* **SUPPLIED RECORDS**:
BEGIN

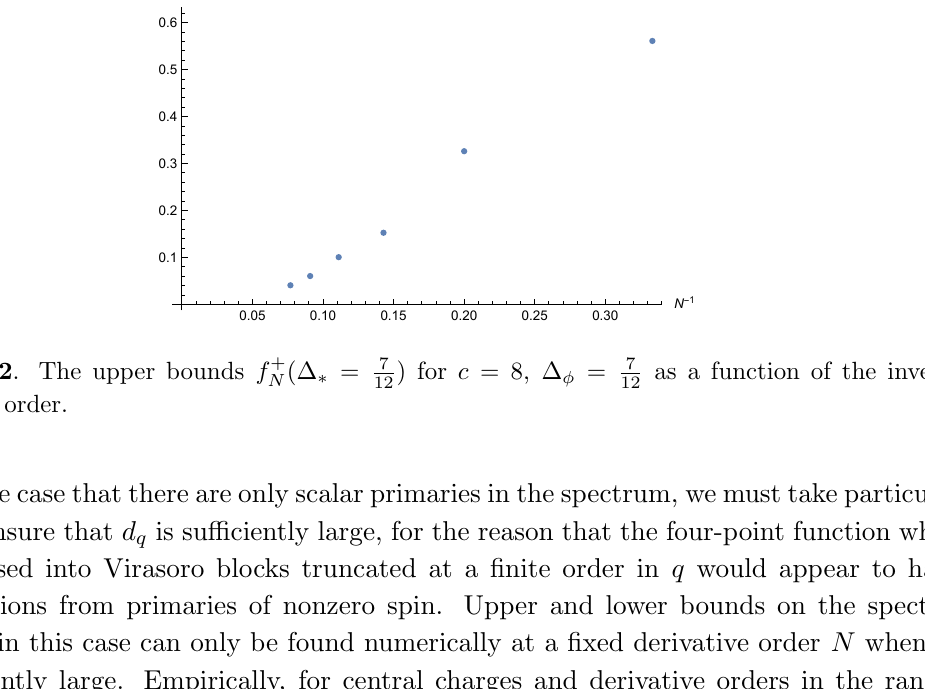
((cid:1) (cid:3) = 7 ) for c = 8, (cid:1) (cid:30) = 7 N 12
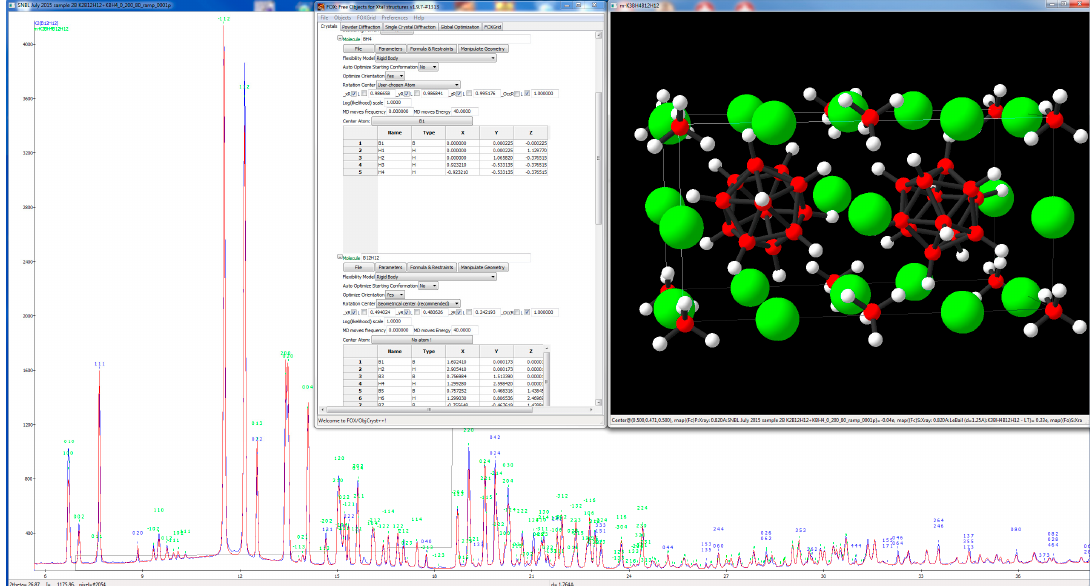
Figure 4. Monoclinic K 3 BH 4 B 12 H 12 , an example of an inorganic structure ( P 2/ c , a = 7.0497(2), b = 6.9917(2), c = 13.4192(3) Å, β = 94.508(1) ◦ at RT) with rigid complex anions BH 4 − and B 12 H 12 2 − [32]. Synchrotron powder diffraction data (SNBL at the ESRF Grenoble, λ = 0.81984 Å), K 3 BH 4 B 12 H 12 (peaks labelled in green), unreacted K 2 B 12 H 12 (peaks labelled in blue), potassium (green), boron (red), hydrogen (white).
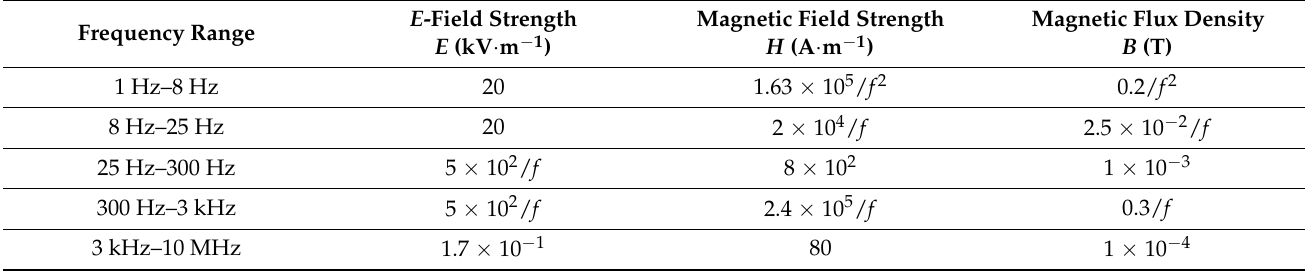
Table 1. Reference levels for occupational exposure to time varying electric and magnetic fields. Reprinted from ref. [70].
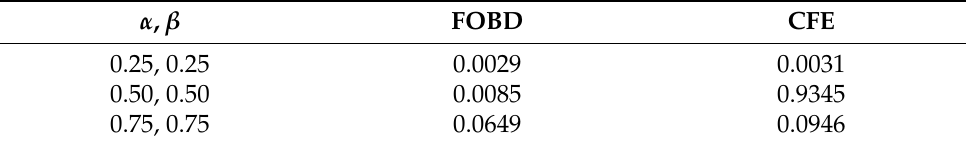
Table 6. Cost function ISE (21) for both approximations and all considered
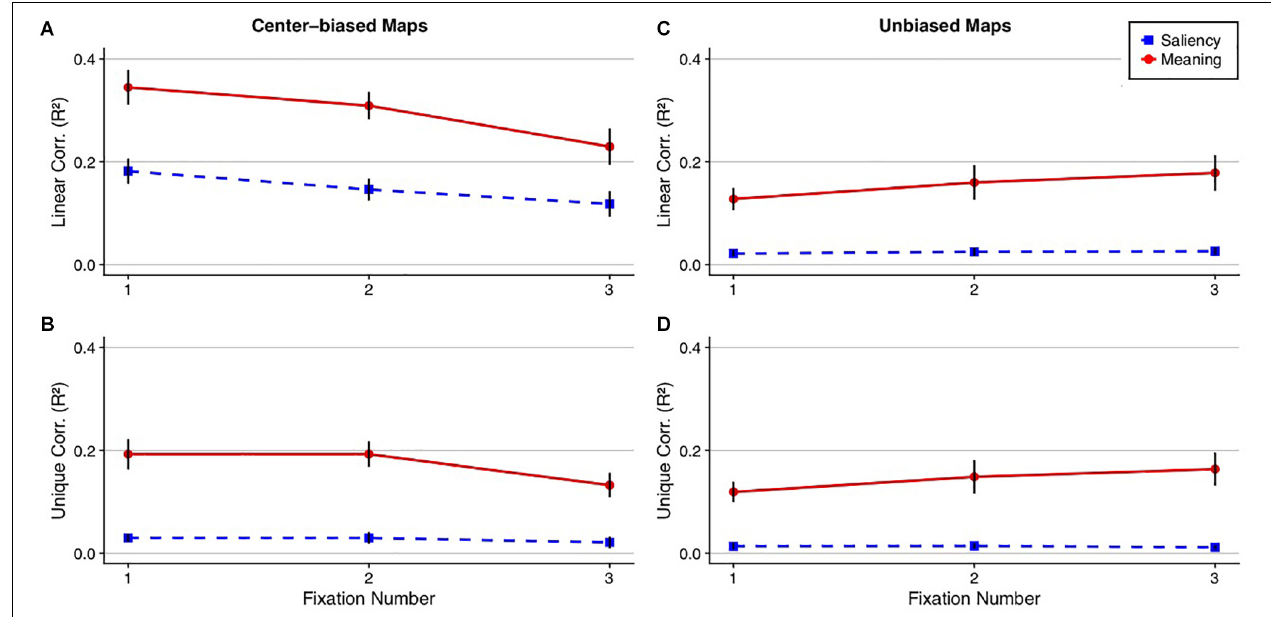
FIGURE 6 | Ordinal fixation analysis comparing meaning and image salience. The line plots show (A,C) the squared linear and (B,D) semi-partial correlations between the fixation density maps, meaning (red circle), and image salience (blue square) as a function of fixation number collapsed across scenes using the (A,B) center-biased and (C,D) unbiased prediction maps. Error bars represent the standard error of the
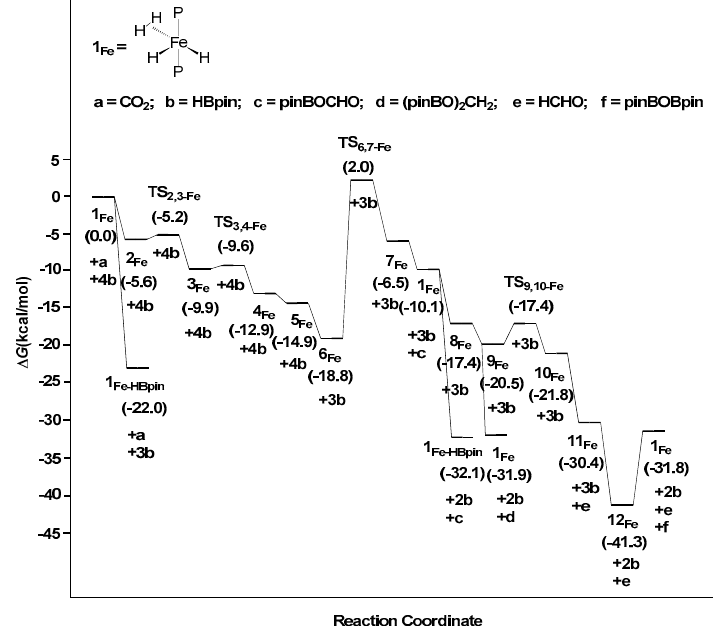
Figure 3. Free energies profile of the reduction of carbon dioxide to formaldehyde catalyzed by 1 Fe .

END
BEGIN

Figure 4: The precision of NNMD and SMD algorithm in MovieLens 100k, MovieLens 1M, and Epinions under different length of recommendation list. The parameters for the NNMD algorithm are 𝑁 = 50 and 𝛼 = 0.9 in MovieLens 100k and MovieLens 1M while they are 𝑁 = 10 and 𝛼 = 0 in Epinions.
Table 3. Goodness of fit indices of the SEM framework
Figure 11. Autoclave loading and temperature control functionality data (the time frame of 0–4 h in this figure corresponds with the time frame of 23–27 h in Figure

END

* **WORK TASK**: Transcribe, exactly and without pictures, everything in the data from the line with "Table 6. Cost" down to the line with "FIGURE 6 | Ordinal", both included.

* **WRITTEN SOLUTION**:
Table 6. Cost function ISE (21) for both approximations and all considered
FIGURE 6 | Ordinal fixation analysis comparing meaning and image salience. The line plots show (A,C) the squared linear and (B,D) semi-partial correlations between the fixation density maps, meaning (red circle), and image salience (blue square) as a function of fixation number collapsed across scenes using the (A,B) center-biased and (C,D) unbiased prediction maps. Error bars represent the standard error of the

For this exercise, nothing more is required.